Extended empire: when the son takes the torch in Hollywood
Ellison’s wealth far exceeds his personal life, encompassing a growing family empire. His son, David Ellison, acquired Paramount Global—the parent company of CBS and MTV—for $8 billion in 2023, with $6 billion financed by the Ellison family. This transaction symbolizes dynastic expansion: a father dominating Silicon Valley, a son conquering Hollywood. Together, they are building a conglomerate spanning technology and entertainment.
In the political arena, Ellison remains a major player. A long-time supporter of the Republican Party, he generously funds political campaigns. In 2015, he supported Marco Rubio’s presidential bid; in 2022, he donated $15 million to the super PAC of South Carolina senator Tim Scott. In January 2025, he appeared at the White House alongside SoftBank CEO Masayoshi Son and OpenAI CEO Sam Altman to announce the construction of a $500 billion global AI data center network, positioning Oracle at the heart of this critical infrastructure. It’s both a strategic move and a political statement.
Ellison’s philanthropy: a charity without conformity
In 2010, Ellison signed the “Giving Pledge,” committing to donate at least 95% of his fortune to philanthropic causes. However, unlike Bill Gates or Warren Buffett, he refuses collective initiatives. In an interview with the New York Times, he said he “cherishes his solitude and does not want to be influenced by others’ ideas.”
In 2016, he donated $200 million to the University of Southern California to establish an anti-cancer research center. More recently, he transferred a significant portion of his wealth to the Ellison Institute of Technology, founded in collaboration with Oxford University, to address major challenges: medical innovations, sustainable agricultural systems, clean energy. On social media, he expressed his vision: “We must create a new generation of life-saving drugs, build low-cost agricultural systems, and develop clean, efficient energies.”
His philanthropy reflects his personality: deeply idiosyncratic, rejecting established norms, preferring to shape a future that resembles him.
Conclusion: the refusal to disappear
At 81, Larry Ellison has finally reached the top: being the richest in the world, at least temporarily.
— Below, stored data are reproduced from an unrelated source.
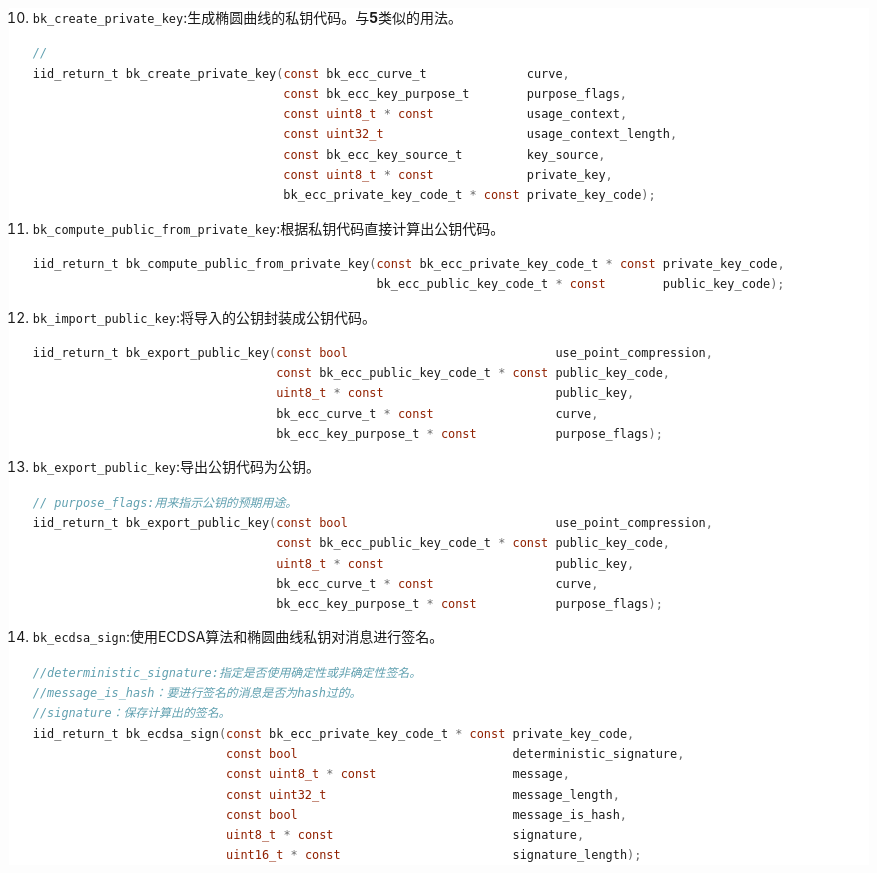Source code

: 10. `bk_create_private_key`:生成椭圆曲线的私钥代码。与**5**类似的用法。
    
    ```c
    //
    iid_return_t bk_create_private_key(const bk_ecc_curve_t              curve,
                                       const bk_ecc_key_purpose_t        purpose_flags,
                                       const uint8_t * const             usage_context,
                                       const uint32_t                    usage_context_length,
                                       const bk_ecc_key_source_t         key_source,
                                       const uint8_t * const             private_key,
                                       bk_ecc_private_key_code_t * const private_key_code);
    ```
    
    ```
    
    ```

11. `bk_compute_public_from_private_key`:根据私钥代码直接计算出公钥代码。
    
    ```c
    iid_return_t bk_compute_public_from_private_key(const bk_ecc_private_key_code_t * const private_key_code,
                                                    bk_ecc_public_key_code_t * const        public_key_code);
    ```

12. `bk_import_public_key`:将导入的公钥封装成公钥代码。
    
    ```c
    iid_return_t bk_export_public_key(const bool                             use_point_compression,
                                      const bk_ecc_public_key_code_t * const public_key_code,
                                      uint8_t * const                        public_key,
                                      bk_ecc_curve_t * const                 curve,
                                      bk_ecc_key_purpose_t * const           purpose_flags);
    ```

13. `bk_export_public_key`:导出公钥代码为公钥。
    
    ```c
    // purpose_flags:用来指示公钥的预期用途。
    iid_return_t bk_export_public_key(const bool                             use_point_compression,
                                      const bk_ecc_public_key_code_t * const public_key_code,
                                      uint8_t * const                        public_key,
                                      bk_ecc_curve_t * const                 curve,
                                      bk_ecc_key_purpose_t * const           purpose_flags);
    ```

14. `bk_ecdsa_sign`:使用ECDSA算法和椭圆曲线私钥对消息进行签名。
    
    ```c
    //deterministic_signature:指定是否使用确定性或非确定性签名。
    //message_is_hash：要进行签名的消息是否为hash过的。
    //signature：保存计算出的签名。
    iid_return_t bk_ecdsa_sign(const bk_ecc_private_key_code_t * const private_key_code,
                               const bool                              deterministic_signature,
                               const uint8_t * const                   message,
                               const uint32_t                          message_length,
                               const bool                              message_is_hash,
                               uint8_t * const                         signature,
                               uint16_t * const                        signature_length);
    ```
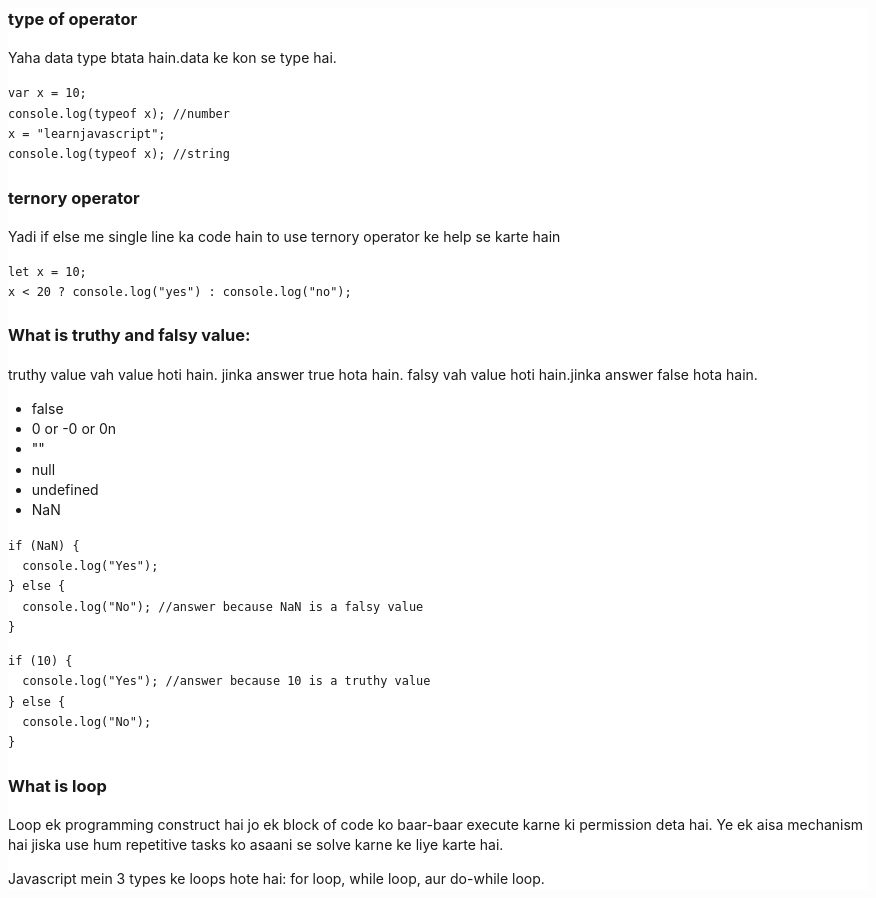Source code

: ### type of operator

Yaha data type btata hain.data ke kon se type hai.

```
var x = 10;
console.log(typeof x); //number
x = "learnjavascript";
console.log(typeof x); //string
```

### ternory operator

Yadi if else me single line ka code hain to use ternory operator ke help se karte
hain

```
let x = 10;
x < 20 ? console.log("yes") : console.log("no");
```
### What is truthy and falsy value:

truthy value vah value hoti hain. jinka answer true hota hain.
falsy vah value hoti hain.jinka answer false hota hain.

- false
- 0 or -0 or 0n
- ""
- null
- undefined
- NaN

```
if (NaN) {
  console.log("Yes");
} else {
  console.log("No"); //answer because NaN is a falsy value
}
```

```
if (10) {
  console.log("Yes"); //answer because 10 is a truthy value
} else {
  console.log("No");
}
```
### What is loop

Loop ek programming construct hai jo ek block of code ko baar-baar execute karne ki permission deta hai. Ye ek aisa mechanism hai jiska use hum repetitive tasks ko asaani se solve karne ke liye karte hai.

Javascript mein 3 types ke loops hote hai: for loop, while loop, aur do-while loop.
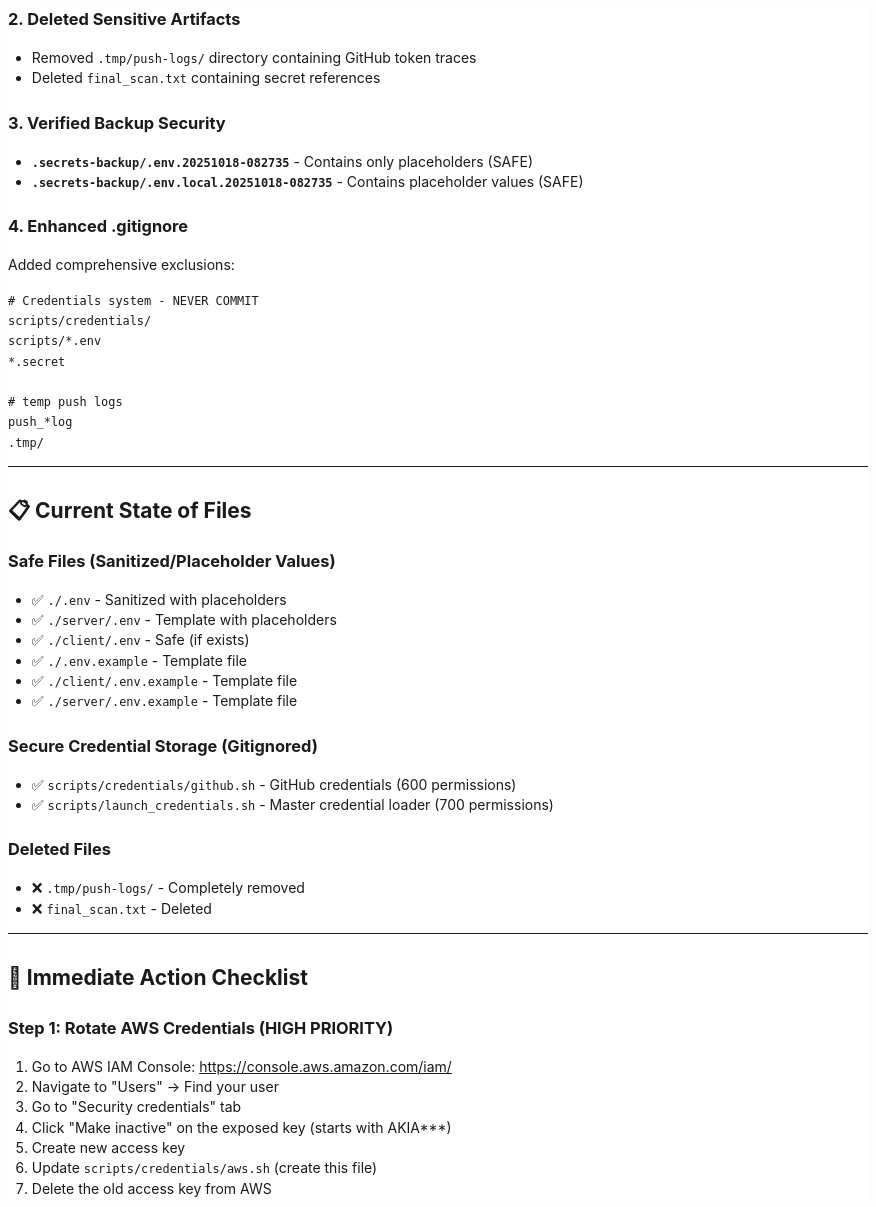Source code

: ### 2. Deleted Sensitive Artifacts
- Removed `.tmp/push-logs/` directory containing GitHub token traces
- Deleted `final_scan.txt` containing secret references

### 3. Verified Backup Security
- **`.secrets-backup/.env.20251018-082735`** - Contains only placeholders (SAFE)
- **`.secrets-backup/.env.local.20251018-082735`** - Contains placeholder values (SAFE)

### 4. Enhanced .gitignore
Added comprehensive exclusions:
```gitignore
# Credentials system - NEVER COMMIT
scripts/credentials/
scripts/*.env
*.secret

# temp push logs
push_*log
.tmp/
```

---

## 📋 Current State of Files

### Safe Files (Sanitized/Placeholder Values)
- ✅ `./.env` - Sanitized with placeholders
- ✅ `./server/.env` - Template with placeholders
- ✅ `./client/.env` - Safe (if exists)
- ✅ `./.env.example` - Template file
- ✅ `./client/.env.example` - Template file
- ✅ `./server/.env.example` - Template file

### Secure Credential Storage (Gitignored)
- ✅ `scripts/credentials/github.sh` - GitHub credentials (600 permissions)
- ✅ `scripts/launch_credentials.sh` - Master credential loader (700 permissions)

### Deleted Files
- ❌ `.tmp/push-logs/` - Completely removed
- ❌ `final_scan.txt` - Deleted

---

## 🔐 Immediate Action Checklist

### Step 1: Rotate AWS Credentials (HIGH PRIORITY)
1. Go to AWS IAM Console: https://console.aws.amazon.com/iam/
2. Navigate to "Users" → Find your user
3. Go to "Security credentials" tab
4. Click "Make inactive" on the exposed key (starts with AKIA***)
5. Create new access key
6. Update `scripts/credentials/aws.sh` (create this file)
7. Delete the old access key from AWS
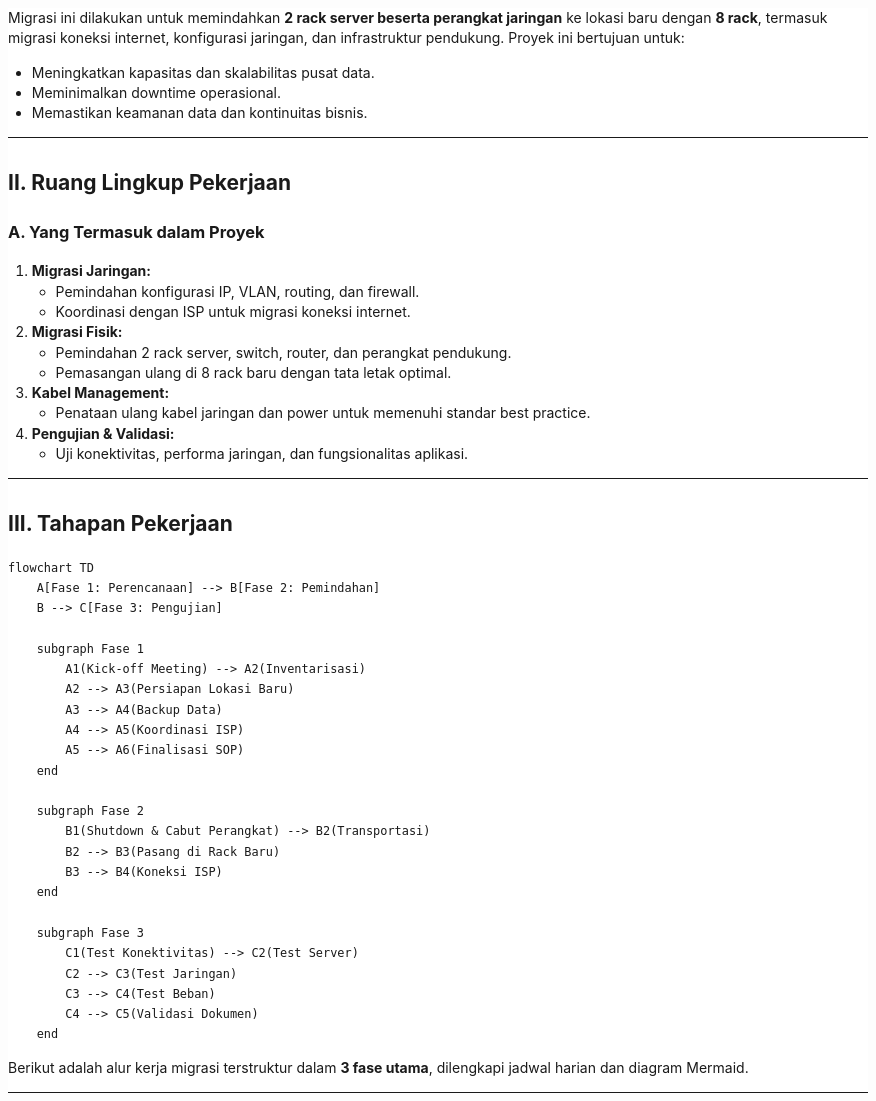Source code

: Migrasi ini dilakukan untuk memindahkan **2 rack server beserta perangkat jaringan** ke lokasi baru dengan **8 rack**, termasuk migrasi koneksi internet, konfigurasi jaringan, dan infrastruktur pendukung. Proyek ini bertujuan untuk:  
- Meningkatkan kapasitas dan skalabilitas pusat data.  
- Meminimalkan downtime operasional.  
- Memastikan keamanan data dan kontinuitas bisnis.  

---

## **II. Ruang Lingkup Pekerjaan**  
### **A. Yang Termasuk dalam Proyek**  
1. **Migrasi Jaringan:**  
   - Pemindahan konfigurasi IP, VLAN, routing, dan firewall.  
   - Koordinasi dengan ISP untuk migrasi koneksi internet.  
2. **Migrasi Fisik:**  
   - Pemindahan 2 rack server, switch, router, dan perangkat pendukung.  
   - Pemasangan ulang di 8 rack baru dengan tata letak optimal.  
3. **Kabel Management:**  
   - Penataan ulang kabel jaringan dan power untuk memenuhi standar best practice.  
4. **Pengujian & Validasi:**  
   - Uji konektivitas, performa jaringan, dan fungsionalitas aplikasi.  

---
## **III. Tahapan Pekerjaan** 
```mermaid
flowchart TD
    A[Fase 1: Perencanaan] --> B[Fase 2: Pemindahan]
    B --> C[Fase 3: Pengujian]
    
    subgraph Fase 1
        A1(Kick-off Meeting) --> A2(Inventarisasi)
        A2 --> A3(Persiapan Lokasi Baru)
        A3 --> A4(Backup Data)
        A4 --> A5(Koordinasi ISP)
        A5 --> A6(Finalisasi SOP)
    end

    subgraph Fase 2
        B1(Shutdown & Cabut Perangkat) --> B2(Transportasi)
        B2 --> B3(Pasang di Rack Baru)
        B3 --> B4(Koneksi ISP)
    end

    subgraph Fase 3
        C1(Test Konektivitas) --> C2(Test Server)
        C2 --> C3(Test Jaringan)
        C3 --> C4(Test Beban)
        C4 --> C5(Validasi Dokumen)
    end
```
Berikut adalah alur kerja migrasi terstruktur dalam **3 fase utama**, dilengkapi jadwal harian dan diagram Mermaid.

---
But what is even more fascinating is his trajectory. From a Bronx orphan to a tech magnate, from a seemingly aging company to a dominant force in AI infrastructure, from a first marriage to a fifth wife 47 years his junior, Ellison embodies a resolute refusal to decline.
He remains the “prodigal son” of Silicon Valley: stubborn, competitive, never willing to give up. Whether the throne of the world’s richest changes hands tomorrow, Ellison has already proven something more important: in an era where AI is redefining the world, the legend of tech giants is not over. It’s just beginning again.